Now for the really fun part. Do you know how viruses work in your body? They both lower your body temperature and acidify your body. This creates a favorable environment for them to move within your body. The same thing happens with cancer. But by making your body more alkaline, you can stop the spread of the viruses, which allows your body to neutralize the problem more easily.
I will admit that my working knowledge on this particular area is not sufficient for me to reply to at this time, and I'll look into it shortly.
Trans-Dermal?
I'll concede that. Though I can't say whether the stuff you're talking about in particular can be absorbed through the skin or not.
The clay helps pull the foreign entity from your body as the magnesium works on healing your body.
I looked up that clay stuff. The effects it was claimed to have, such as absorbing "toxins" was so vague that it was extremely suspicious. It sounded like pseudoscience. I looked it up again in a different place (not one of those homeopathic websites) and the only effect in common which it was said to have was dermatological ones. How does the magnesium heal your body?
Because iodine has been removed from the food supply for so long, you are now deficient in it,
Except it hasn't been removed from the food supply, and the vast majority of people in first world countries are not deficient in it.
which means you have to make up for lost ground.
By taking a dozen times the required amount every day? I don't think so.

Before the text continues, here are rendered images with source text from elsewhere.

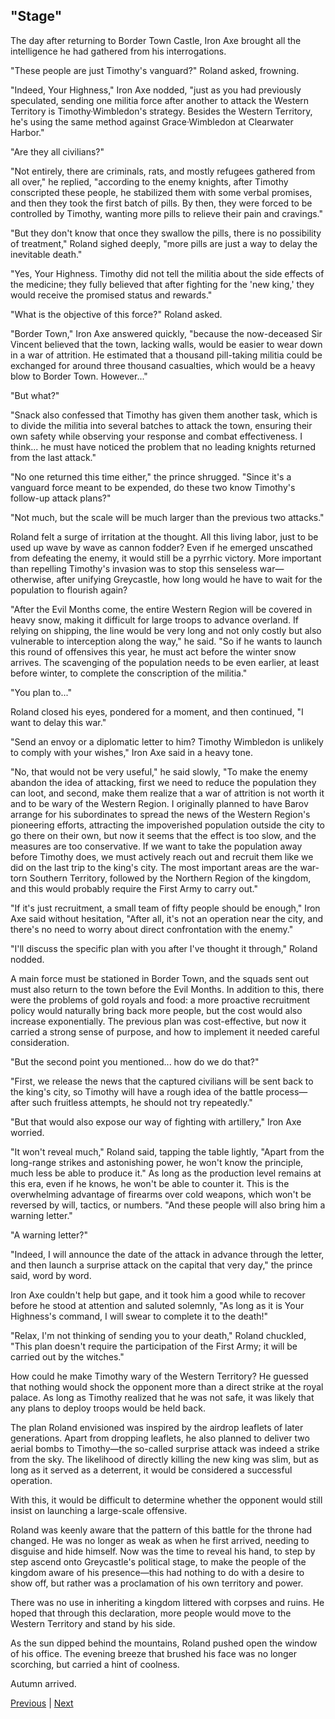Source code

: ## "Stage"
The day after returning to Border Town Castle, Iron Axe brought all the intelligence he had gathered from his interrogations.



"These people are just Timothy's vanguard?" Roland asked, frowning.



"Indeed, Your Highness," Iron Axe nodded, "just as you had previously speculated, sending one militia force after another to attack the Western Territory is Timothy·Wimbledon's strategy. Besides the Western Territory, he's using the same method against Grace·Wimbledon at Clearwater Harbor."



"Are they all civilians?"



"Not entirely, there are criminals, rats, and mostly refugees gathered from all over," he replied, "according to the enemy knights, after Timothy conscripted these people, he stabilized them with some verbal promises, and then they took the first batch of pills. By then, they were forced to be controlled by Timothy, wanting more pills to relieve their pain and cravings."



"But they don't know that once they swallow the pills, there is no possibility of treatment," Roland sighed deeply, "more pills are just a way to delay the inevitable death."



"Yes, Your Highness. Timothy did not tell the militia about the side effects of the medicine; they fully believed that after fighting for the 'new king,' they would receive the promised status and rewards."



"What is the objective of this force?" Roland asked.



"Border Town," Iron Axe answered quickly, "because the now-deceased Sir Vincent believed that the town, lacking walls, would be easier to wear down in a war of attrition. He estimated that a thousand pill-taking militia could be exchanged for around three thousand casualties, which would be a heavy blow to Border Town. However..."



"But what?"

"Snack also confessed that Timothy has given them another task, which is to divide the militia into several batches to attack the town, ensuring their own safety while observing your response and combat effectiveness. I think... he must have noticed the problem that no leading knights returned from the last attack."

"No one returned this time either," the prince shrugged. "Since it's a vanguard force meant to be expended, do these two know Timothy's follow-up attack plans?"

"Not much, but the scale will be much larger than the previous two attacks."

Roland felt a surge of irritation at the thought. All this living labor, just to be used up wave by wave as cannon fodder? Even if he emerged unscathed from defeating the enemy, it would still be a pyrrhic victory. More important than repelling Timothy's invasion was to stop this senseless war—otherwise, after unifying Greycastle, how long would he have to wait for the population to flourish again?

"After the Evil Months come, the entire Western Region will be covered in heavy snow, making it difficult for large troops to advance overland. If relying on shipping, the line would be very long and not only costly but also vulnerable to interception along the way," he said. "So if he wants to launch this round of offensives this year, he must act before the winter snow arrives. The scavenging of the population needs to be even earlier, at least before winter, to complete the conscription of the militia."

"You plan to..."

Roland closed his eyes, pondered for a moment, and then continued, "I want to delay this war."

"Send an envoy or a diplomatic letter to him? Timothy Wimbledon is unlikely to comply with your wishes," Iron Axe said in a heavy tone.



"No, that would not be very useful," he said slowly, "To make the enemy abandon the idea of attacking, first we need to reduce the population they can loot, and second, make them realize that a war of attrition is not worth it and to be wary of the Western Region. I originally planned to have Barov arrange for his subordinates to spread the news of the Western Region's pioneering efforts, attracting the impoverished population outside the city to go there on their own, but now it seems that the effect is too slow, and the measures are too conservative. If we want to take the population away before Timothy does, we must actively reach out and recruit them like we did on the last trip to the king's city. The most important areas are the war-torn Southern Territory, followed by the Northern Region of the kingdom, and this would probably require the First Army to carry out."



"If it's just recruitment, a small team of fifty people should be enough," Iron Axe said without hesitation, "After all, it's not an operation near the city, and there's no need to worry about direct confrontation with the enemy."



"I'll discuss the specific plan with you after I've thought it through," Roland nodded.



A main force must be stationed in Border Town, and the squads sent out must also return to the town before the Evil Months. In addition to this, there were the problems of gold royals and food: a more proactive recruitment policy would naturally bring back more people, but the cost would also increase exponentially. The previous plan was cost-effective, but now it carried a strong sense of purpose, and how to implement it needed careful consideration.



"But the second point you mentioned... how do we do that?"



"First, we release the news that the captured civilians will be sent back to the king's city, so Timothy will have a rough idea of the battle process—after such fruitless attempts, he should not try repeatedly."



"But that would also expose our way of fighting with artillery," Iron Axe worried.



"It won't reveal much," Roland said, tapping the table lightly, "Apart from the long-range strikes and astonishing power, he won't know the principle, much less be able to produce it." As long as the production level remains at this era, even if he knows, he won't be able to counter it. This is the overwhelming advantage of firearms over cold weapons, which won't be reversed by will, tactics, or numbers. "And these people will also bring him a warning letter."



"A warning letter?"



"Indeed, I will announce the date of the attack in advance through the letter, and then launch a surprise attack on the capital that very day," the prince said, word by word.



Iron Axe couldn't help but gape, and it took him a good while to recover before he stood at attention and saluted solemnly, "As long as it is Your Highness's command, I will swear to complete it to the death!"



"Relax, I'm not thinking of sending you to your death," Roland chuckled, "This plan doesn't require the participation of the First Army; it will be carried out by the witches."



How could he make Timothy wary of the Western Territory? He guessed that nothing would shock the opponent more than a direct strike at the royal palace. As long as Timothy realized that he was not safe, it was likely that any plans to deploy troops would be held back.



The plan Roland envisioned was inspired by the airdrop leaflets of later generations. Apart from dropping leaflets, he also planned to deliver two aerial bombs to Timothy—the so-called surprise attack was indeed a strike from the sky. The likelihood of directly killing the new king was slim, but as long as it served as a deterrent, it would be considered a successful operation.



With this, it would be difficult to determine whether the opponent would still insist on launching a large-scale offensive.



Roland was keenly aware that the pattern of this battle for the throne had changed. He was no longer as weak as when he first arrived, needing to disguise and hide himself. Now was the time to reveal his hand, to step by step ascend onto Greycastle's political stage, to make the people of the kingdom aware of his presence—this had nothing to do with a desire to show off, but rather was a proclamation of his own territory and power.



There was no use in inheriting a kingdom littered with corpses and ruins. He hoped that through this declaration, more people would move to the Western Territory and stand by his side.



As the sun dipped behind the mountains, Roland pushed open the window of his office. The evening breeze that brushed his face was no longer scorching, but carried a hint of coolness.



Autumn arrived.





[Previous](CH0281.md) | [Next](CH0283.md)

If you don't do this then the iodine doesn't do everything that it needs to do.
Here's the biggest thing, for me, which makes me believe this is pseudoscience. Apart from the conspiracy-esque mindset those who follow homeopathy almost always display, you place -so- many different abilities onto these substances. If they were such super-cure-alls, the medical industry would be all over it. The mark of a lie or false belief is often exaggeration. It's suspicious, at the very least, that all of these things are somehow supposedly more potent than modern medicine, when they're just common compounds you can come by anywhere. To be blunt, it sounds like a scam. Someone selling a necklace with a charm on it can make all the same claims and have people crying out how it works so well, and how it supposedly does all of these things and sounds so supported - until you think about it and it doesn't really make much sense.

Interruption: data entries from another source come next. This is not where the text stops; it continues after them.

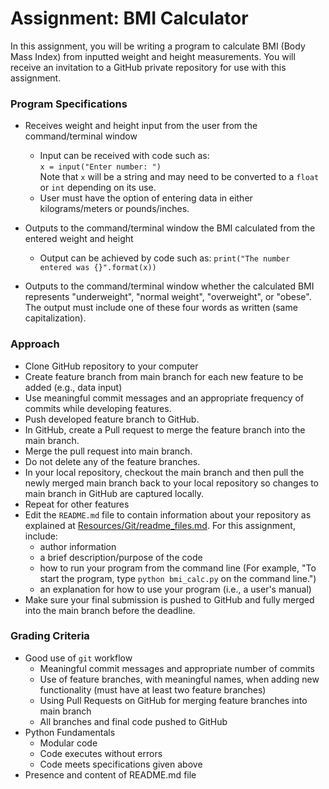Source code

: # Assignment: BMI Calculator
In this assignment, you will be writing a program to calculate BMI (Body Mass 
Index) from inputted weight and height measurements.  You will receive 
an invitation to a GitHub private repository for use with this assignment. 

### Program Specifications
* Receives weight and height input from the user from the command/terminal 
  window  
   + Input can be received with code such as:   
   `x = input("Enter number: ")`  
   Note that `x` will be a string and may need to be converted to a `float` or
   `int` depending on its use.
   + User must have the option of entering data in either kilograms/meters or
       pounds/inches.  
   
* Outputs to the command/terminal window the BMI calculated from the entered
  weight and height
   + Output can be achieved by code such as:
   `print("The number entered was {}".format(x))`
   
* Outputs to the command/terminal window whether the calculated BMI represents
  "underweight", "normal weight", "overweight", or "obese".  The output must 
  include one of these four words as written (same capitalization).


### Approach
* Clone GitHub repository to your computer
* Create feature branch from main branch for each new feature to be added 
(e.g., data input)
* Use meaningful commit messages and an appropriate frequency of commits while
developing features.
* Push developed feature branch to GitHub.
* In GitHub, create a Pull request to merge the feature branch into the 
main branch.
* Merge the pull request into main branch.
* Do not delete any of the feature branches.
* In your local repository, checkout the main branch and then pull the newly 
merged main branch back to your local repository so changes to main branch 
in GitHub are captured locally.
* Repeat for other features
* Edit the `README.md` file to contain information about your repository as 
  explained at [Resources/Git/readme_files.md](../Resources/Git/readme_files.md).
  For this assignment, include: 
  * author information
  * a brief description/purpose of the code
  * how to run your program from the command line (For example, "To start
  the program, type `python bmi_calc.py` on the command line.")
  * an explanation for how to use your program (i.e., a user's manual)
* Make sure your final submission is pushed to GitHub and fully merged into the
main branch before the deadline.


### Grading Criteria
* Good use of `git` workflow  
    + Meaningful commit messages and appropriate number of commits  
    + Use of feature branches, with meaningful names, when adding new 
      functionality (must have at least two feature branches)
    + Using Pull Requests on GitHub for merging feature branches into main 
      branch
    + All branches and final code pushed to GitHub
* Python Fundamentals
    + Modular code
    + Code executes without errors
    + Code meets specifications given above
* Presence and content of README.md file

you may or may not be right, but what most people don't acknowledge is that you can pretty much do anything and still get better most of the time. That's why homeopathy appears to work. Staying hydrated and resting can possibly cure just about any illness.
This. A hundred times this. Homeopathy is simply placebo effect, correlative health, and basic nutrition in the form of proper nutrients via supplements. All this stuff you're claiming it does...isn't supported or proven. It's personal testimony from people who already think the health industry is bogus and that this type of self medication works.